**Daftar Tugas:**
**A.** Dalam artikel tentang Pramoedya, apa judul novel pertama yang ditulisnya selama ditahan di penjara Belanda?
**B.** Teruskan artikel biografi Pramoedya mulai setelah kalimat terakhir yang tercantum.

**Artikel:**
□ □ □

Setelah pecah G30S-PKI, Pramoedya yang anggota Lembaga Kebudayaan Rakyat -
onderbouw Partai Komunis Indonesia - ditangkap dan dibuang ke Pulau Buru
sampai tahun 1979. Siksaan dan kekerasan adalah bagian hari-harinya di
tahanan dan terpaksa kehilangan sebagian pendengarannya, karena kepalanya
dihajar popor bedil.
Setelah bebas pun, Pramoedya dijadikan tahanan rumah dan masih menjalani
wajib lapor setiap minggu di instansi militer. Meskipun ia sudah ‘bebas’,
hak-hak sipilnya terus dibrangus, dan buku-bukunya banyak yang dilarang
beredar terutama di era Soeharto. Pemerintah telah mengambil tahun-tahun
terbaik dalam hidupnya, pendengarannya, papernya, rumahnya dan
tulisan-tulisannya.
Ia dilahirkan di Blora, Jawa Tengah, 6 Februari 1925 oleh seorang ibu yang
memberikan pengaruh kuat dalam pertumbuhannya sebagai individu. Pramoedya
mengatakan bahwa semua yang tertulis dalam bukunya teinspirasi oleh
ibunya. Karakter kuat seorang perempuan dalam karangan fiksinya didasarkan
pada ibunya, “seorang pribadi yang tak ternilai, api yang menyala begitu
terang tanpa meninggalkan abu sedikitpun’. Ketika Pramoedya melihat
kembali ke masa lalu, ia melihat “revolusi Indonesia diwujudkan dalam
bentuk tubuh perempuan – ibunya. Meskipun karakter ibunya kuat, fisik
ibunya menjadi lemah karena TBC dan meninggal pada umur 34 tahun, waktu
itu Pramoedya masih berumur 17 tahun.
Setelah ibunya meninggal, Pramoedya dan adiknya meninggalkan rumah
keluarga lalu menetap di Jakarta. Pramoedya masuk ke Radio Vakschool, di
sini ia dilatih menjadi operator radio yang ia ikuti hingga selesai, namun
ketika Jepang datang menduduki, ia tidak pernah menerima sertifikat
kelulusannya. Pramoedya bersekolah hingga kelas 2 di Taman Dewasa, sambil
bekerja di Kantor Berita Jepang Domei. Ia belajar mengetik lalu bekerja
sebagai stenografer, lalu jurnalis.
Ketika tentara Indonesia berperang melawan koloni Belanda, tahun 1945 ia
bergabung dengan para nasionalis, bekerja di sebuah radio dan membuat
sebuah majalah berbahasa Indonesia sebelum ia akhirnya ditangkap dan
ditahan oleh Belanda tahun 1947. Ia menulis novel pertamanya, Perburuan
(1950), selama dua tahun di penjara Belanda (1947-1949).
Setelah Indonesia merdeka, tahun 1949, Pramoedya menghasilkan beberapa
novel dan cerita singkat yang membangun reputasinya. Novel Keluarga
Gerilya (1950) menceritakan sejarah tentang konsekuensi tragis dari
menduanya simpati politik dalam keluarga Jawa selama revolusi melawan
pemerintahan Belanda.

□ □ □

**Butir Data:**

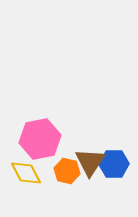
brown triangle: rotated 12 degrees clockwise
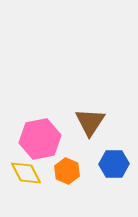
brown triangle: moved 40 px up
orange hexagon: rotated 10 degrees clockwise
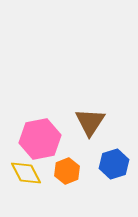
blue hexagon: rotated 16 degrees counterclockwise
orange hexagon: rotated 15 degrees clockwise
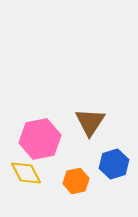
orange hexagon: moved 9 px right, 10 px down; rotated 10 degrees clockwise
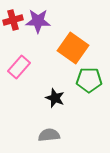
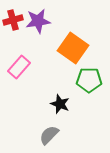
purple star: rotated 10 degrees counterclockwise
black star: moved 5 px right, 6 px down
gray semicircle: rotated 40 degrees counterclockwise
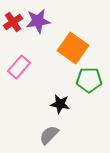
red cross: moved 2 px down; rotated 18 degrees counterclockwise
black star: rotated 12 degrees counterclockwise
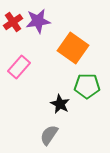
green pentagon: moved 2 px left, 6 px down
black star: rotated 18 degrees clockwise
gray semicircle: rotated 10 degrees counterclockwise
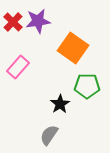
red cross: rotated 12 degrees counterclockwise
pink rectangle: moved 1 px left
black star: rotated 12 degrees clockwise
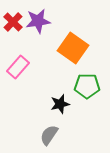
black star: rotated 18 degrees clockwise
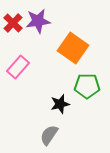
red cross: moved 1 px down
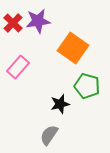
green pentagon: rotated 15 degrees clockwise
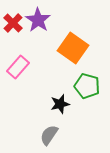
purple star: moved 1 px up; rotated 30 degrees counterclockwise
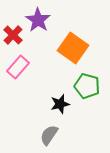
red cross: moved 12 px down
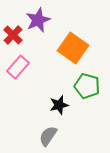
purple star: rotated 15 degrees clockwise
black star: moved 1 px left, 1 px down
gray semicircle: moved 1 px left, 1 px down
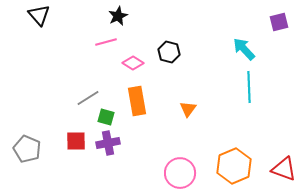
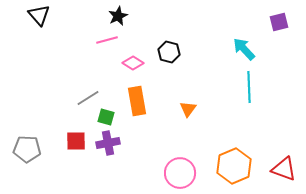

□ □ □

**Jawaban Tiap Tugas:**
**A.** Perburuan (1950).

**B.**
Cerita-cerita singkat yang dikumpulkan dalam Subuh (1950) dan Pertjikan
Revolusi (1950) ditulis semasa revolusi, sementara Tjerita dari Blora
(1952) menggambarkan kehidupan daerah Jawa ketika Belanda masih
memerintah. Sketsa dalam Tjerita dari Djakarta (1957) menelaah ketegangan
dan ketidakadilan yang Pramoedya rasakan dalam masyarakat Indonesia
setelah merdeka. Dalam karya-karya awalnya ini, Pramoedya mengembangkan
gaya prosa yang kaya akan bahasa Jawa sehari-hari dan gambar-gambar dari
budaya Jawa Klasik.
Di awal tahun 50-an, ia bekerja sebagai editor di Departemen Literatur
Modern Balai Pustaka. Di akhir tahun 1950, Pramoedya bersimpati kepada
PKI, dan setelah tahun 1958 ia ditentang karena tulisan-tulisan dan kritik
kulturalnya yang berpandangan kiri. Tahun 1962, ia dekat dengan Lembaga
Kebudayaan Rakyat yang disponsori oleh PKI yang kemudian dicap sebagai
organisasi “onderbow” atau “mantel” PKI.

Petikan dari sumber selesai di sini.